Let’s work through this. If our update rule is $q(\theta) \propto p(\theta)p(D\mid\theta)^{-\lambda_2}$, then:

Sequential updating:

After $D_1$: $q_1(\theta) \propto p(\theta)p(D_1\mid\theta)^{-\lambda_2}$
After $D_2$: $q_{final}(\theta) \propto q_1(\theta)p(D_2\mid\theta)^{-\lambda_2} \propto p(\theta)p(D_1\mid\theta)^{-\lambda_2}p(D_2\mid\theta)^{-\lambda_2}$

Joint updating:

After both: $q_{final}(\theta) \propto p(\theta)p(D_1, D_2\mid\theta)^{-\lambda_2}$

For these to be equal, we need: $p(D_1\mid\theta)^{-\lambda_2}p(D_2\mid\theta)^{-\lambda_2} = p(D_1, D_2\mid\theta)^{-\lambda_2}$

If the data observations are conditionally independent given $\theta$ (a standard assumption), then $p(D_1, D_2\mid\theta) = p(D_1\mid\theta)p(D_2\mid\theta)$. Substituting:

\[p(D_1\mid\theta)^{-\lambda_2}p(D_2\mid\theta)^{-\lambda_2} = [p(D_1\mid\theta)p(D_2\mid\theta)]^{-\lambda_2}\]

This equality holds for all possible data and parameters only when $\lambda_2 = -1$.

Therefore, coherence uniquely determines that $\lambda_2 = -1$, giving us Bayes’ rule:

\[q(\theta) = \frac{p(D\mid\theta)p(\theta)}{p(D)}\]

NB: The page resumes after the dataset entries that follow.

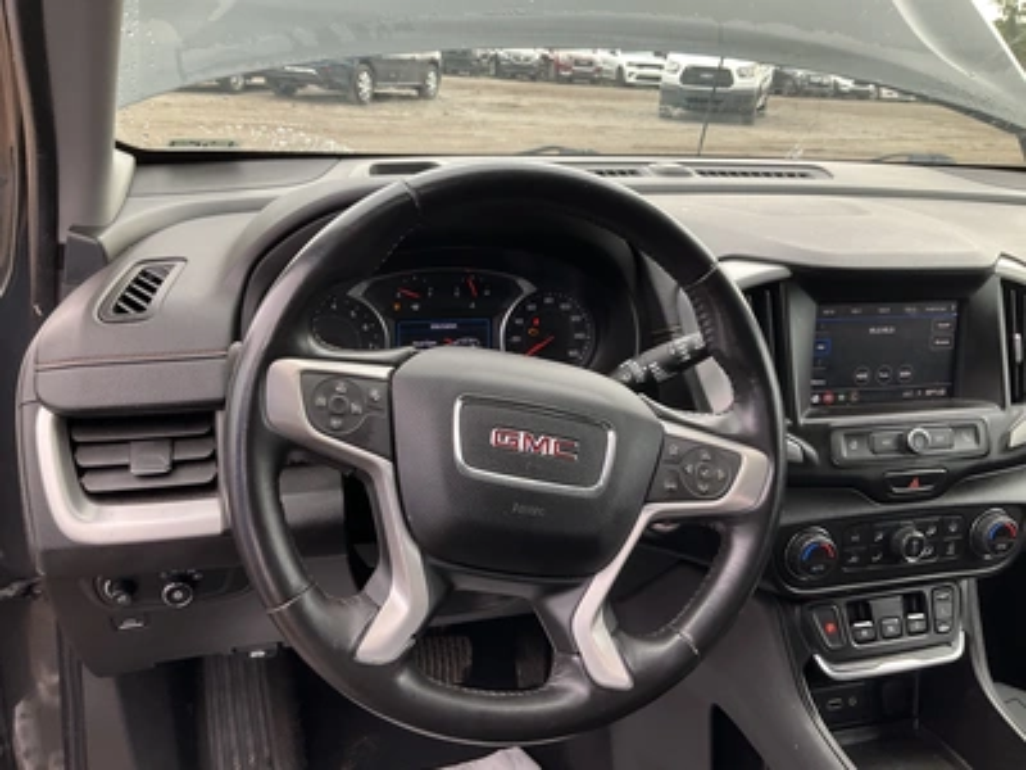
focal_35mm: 29
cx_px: 513
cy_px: 385
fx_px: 860
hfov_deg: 61.7
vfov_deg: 48.2
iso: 25
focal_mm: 3
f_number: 1.8
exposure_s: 1/122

Afterthought: Deviating from Optimality for Better Results

So if Bayes’ rule ($\lambda_2 = -1$) is optimal, why would we ever choose anything else? In modern machine learning, we sometimes do, trading theoretical optimality for pragmatic goals.

Let’s define a guidance scale $\gamma = -\lambda_2$. The standard Bayesian update corresponds to $\gamma=1$.

The Case for Stronger Guidance ($\gamma > 1$)

In large-scale generative models like Stable Diffusion or Imagen, the goal is to generate an output (an image) given a condition (a text prompt). The model must balance its prior knowledge of what “natural images” look like with the likelihood that an image matches the prompt.

Researchers found that using the “optimal” $\gamma=1$ often produced images that were plausible but uninspired or didn’t match the prompt very well. By choosing $\gamma > 1$ (e.g., $\gamma=7.5$), they force the model to pay much more attention to the prompt. This “sharpens” the posterior, leading to images that are a much better fit for the text, even if it means sacrificing some of the diversity from the prior. This technique is known as classifier-free guidance.¹²

The Case for Weaker Guidance ($0 < \gamma < 1$)

What about the other direction? When would we want to trust the data less?

This corresponds to choosing $\gamma < 1$. We might do this if we have reason to distrust the source of our data. For example:

The data comes from a noisy sensor.
We suspect the data was produced by an adversary trying to fool our model.
Our likelihood model $p(D\mid\theta)$ is known to be misspecified or overly confident.

In these cases, we can temper the influence of the data by setting $\gamma < 1$, which pushes our posterior closer to our prior beliefs, effectively saying, “I see the data, but I’m taking it with a grain of salt.”

Conclusion

Bayesian inference isn’t just a useful formula; it’s the unique, mathematically optimal solution to the problem of learning from evidence. And, fascinatingly, by understanding exactly what it optimizes, we also understand how and why we might choose to deviate from it, giving us powerful tools to control the behavior of modern AI systems.

References

Ho, J., & Salimans, T. (2022). Classifier-Free Diffusion Guidance. arXiv preprint arXiv:2207.12598. ↩
Saharia, C., Chan, W., Saxena, S., Li, L., Whang, J., Denton, E., … & Norouzi, M. (2022). Photorealistic Text-to-Image Diffusion Models with Deep Language Understanding. arXiv preprint arXiv:2205.11487. ↩